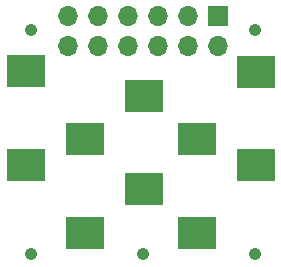
<source format=gbs>
G04 #@! TF.FileFunction,Soldermask,Bot*
%FSLAX46Y46*%
G04 Gerber Fmt 4.6, Leading zero omitted, Abs format (unit mm)*
G04 Created by KiCad (PCBNEW 4.0.6) date Sat Aug 26 16:54:21 2017*
%MOMM*%
%LPD*%
G01*
G04 APERTURE LIST*
%ADD10C,0.100000*%
%ADD11R,3.200000X2.700000*%
%ADD12C,1.050000*%
%ADD13R,1.700000X1.700000*%
%ADD14O,1.700000X1.700000*%
G04 APERTURE END LIST*
D10*
D11*
X102750000Y-81300000D03*
X102750000Y-89200000D03*
X107750000Y-87050000D03*
X107750000Y-94950000D03*
X112750000Y-83350000D03*
X112750000Y-91250000D03*
X117300000Y-87050000D03*
X117300000Y-94950000D03*
X122250000Y-81350000D03*
X122250000Y-89250000D03*
D12*
X103200000Y-96800000D03*
X112700000Y-96800000D03*
X122200000Y-96800000D03*
X122200000Y-77800000D03*
X103200000Y-77800000D03*
D13*
X119000000Y-76600000D03*
D14*
X119000000Y-79140000D03*
X116460000Y-76600000D03*
X116460000Y-79140000D03*
X113920000Y-76600000D03*
X113920000Y-79140000D03*
X111380000Y-76600000D03*
X111380000Y-79140000D03*
X108840000Y-76600000D03*
X108840000Y-79140000D03*
X106300000Y-76600000D03*
X106300000Y-79140000D03*
M02*

</source>
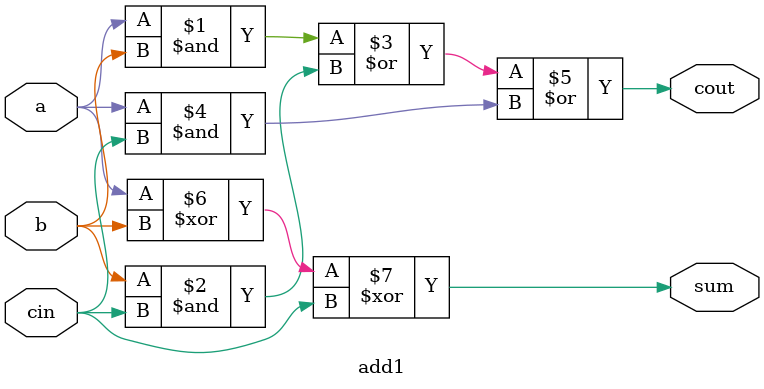
<source format=v>
module top_module (
    input [31:0] a,
    input [31:0] b,
    output [31:0] sum
);//

  wire lsb_cout;
  wire [15:0] msb_sum, lsb_sum;

  add16 add_lsb (
    .a(a[15:0]),
    .b(b[15:0]),
    .cin(1'b0),
    .sum(lsb_sum),
    .cout(lsb_cout)
  );
  
  add16 add_msb (
    .a(a[31:16]),
    .b(b[31:16]),
    .cin(lsb_cout),
    .sum(msb_sum),
    .cout()
  );
  
  assign sum = {msb_sum, lsb_sum};
  
  
endmodule

module add1 ( input a, input b, input cin,   output sum, output cout );

// Full adder module here
  assign cout = (a&b) | (b&cin) | (a&cin);
  assign sum = a^b^cin;

endmodule

</source>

◆ ◆ ◆

### The task
Transcribe exactly and only the lines from the top of the records through the line containing "X103200000Y-96800000D03*", inclusive, and do not copy the pictures.

### Response
<source format=gbs>
G04 #@! TF.FileFunction,Soldermask,Bot*
%FSLAX46Y46*%
G04 Gerber Fmt 4.6, Leading zero omitted, Abs format (unit mm)*
G04 Created by KiCad (PCBNEW 4.0.6) date Sat Aug 26 16:54:21 2017*
%MOMM*%
%LPD*%
G01*
G04 APERTURE LIST*
%ADD10C,0.100000*%
%ADD11R,3.200000X2.700000*%
%ADD12C,1.050000*%
%ADD13R,1.700000X1.700000*%
%ADD14O,1.700000X1.700000*%
G04 APERTURE END LIST*
D10*
D11*
X102750000Y-81300000D03*
X102750000Y-89200000D03*
X107750000Y-87050000D03*
X107750000Y-94950000D03*
X112750000Y-83350000D03*
X112750000Y-91250000D03*
X117300000Y-87050000D03*
X117300000Y-94950000D03*
X122250000Y-81350000D03*
X122250000Y-89250000D03*
D12*
X103200000Y-96800000D03*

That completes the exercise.